Canadian in closed-door trial for spying in China

The trial of another Canadian citizen charged with espionage began Monday (March 22) in a Beijing courthouse.

Former diplomat Michael Kovrig is the second of two Canadians tried for spying in China this month - following the trial of businessman Michael Spavor on Friday (March 19).

Both were arrested over two years ago.

The trial comes just days after the United States raised concerns over their case at tense bilateral talks with China in Alaska.

Both trials were held behind closed doors, for what Beijing said were national security reasons.

Jim Nickel, the Deputy Head of the Canadian embassy in Beijing, was present outside the courthouse.

He said he had been repeatedly denied access to the hearing.

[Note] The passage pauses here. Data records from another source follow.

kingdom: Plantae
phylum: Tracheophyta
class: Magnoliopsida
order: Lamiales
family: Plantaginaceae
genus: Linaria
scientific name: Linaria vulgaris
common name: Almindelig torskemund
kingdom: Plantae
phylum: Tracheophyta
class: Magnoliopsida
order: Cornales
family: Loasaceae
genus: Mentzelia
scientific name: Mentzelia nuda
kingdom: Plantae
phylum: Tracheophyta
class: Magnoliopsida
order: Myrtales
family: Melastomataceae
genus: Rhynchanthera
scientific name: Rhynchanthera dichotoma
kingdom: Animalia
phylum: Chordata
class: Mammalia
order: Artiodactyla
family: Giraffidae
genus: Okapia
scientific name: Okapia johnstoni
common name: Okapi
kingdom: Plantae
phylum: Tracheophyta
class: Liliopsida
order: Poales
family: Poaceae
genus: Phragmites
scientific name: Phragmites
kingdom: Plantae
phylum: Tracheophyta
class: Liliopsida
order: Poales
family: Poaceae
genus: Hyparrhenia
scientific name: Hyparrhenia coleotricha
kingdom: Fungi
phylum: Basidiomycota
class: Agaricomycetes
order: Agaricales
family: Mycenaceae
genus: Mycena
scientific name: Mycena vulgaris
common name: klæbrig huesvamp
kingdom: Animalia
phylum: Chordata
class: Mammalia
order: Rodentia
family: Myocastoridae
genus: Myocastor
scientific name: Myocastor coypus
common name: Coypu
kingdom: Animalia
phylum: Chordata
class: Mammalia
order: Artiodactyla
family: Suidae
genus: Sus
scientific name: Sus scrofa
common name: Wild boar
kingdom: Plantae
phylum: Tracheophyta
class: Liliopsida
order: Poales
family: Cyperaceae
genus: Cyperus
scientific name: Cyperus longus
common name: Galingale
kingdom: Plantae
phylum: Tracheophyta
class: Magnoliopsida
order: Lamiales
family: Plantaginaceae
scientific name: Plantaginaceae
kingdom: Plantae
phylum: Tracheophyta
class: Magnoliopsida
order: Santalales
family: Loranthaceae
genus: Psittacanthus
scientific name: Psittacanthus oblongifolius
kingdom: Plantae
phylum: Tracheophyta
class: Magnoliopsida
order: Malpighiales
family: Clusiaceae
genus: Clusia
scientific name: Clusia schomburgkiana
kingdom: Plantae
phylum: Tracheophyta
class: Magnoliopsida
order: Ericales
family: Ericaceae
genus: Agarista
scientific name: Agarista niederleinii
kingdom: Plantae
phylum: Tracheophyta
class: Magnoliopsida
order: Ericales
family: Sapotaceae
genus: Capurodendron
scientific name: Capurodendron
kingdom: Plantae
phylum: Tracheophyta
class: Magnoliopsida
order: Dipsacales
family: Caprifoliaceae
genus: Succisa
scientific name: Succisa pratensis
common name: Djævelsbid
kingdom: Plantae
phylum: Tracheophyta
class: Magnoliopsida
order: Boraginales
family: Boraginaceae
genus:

"He's been arbitrarily detained, and now we see that the court process itself is not transparent. We're very troubled by this. We have with us today some 28 representatives of the embassies here in Beijing, they're representing 26 different countries, in support, showing solidarity, and support, and lending their voice too, for the immediate release, of Michael Kovrig."

Dubbed the 'two Michaels' in the Canadian press, the pair were arrested soon after Canadian officials detained telecoms giant Huawei's CFO, Meng Wanzhou on a U.S. warrant.

Beijing has said that the incidents are not linked.

Meng remains under house arrest in Vancouver as she fights extradition to the United States.

While the country's courts have yet to reach a verdict in either trial, the country has a conviction rate of over 99%.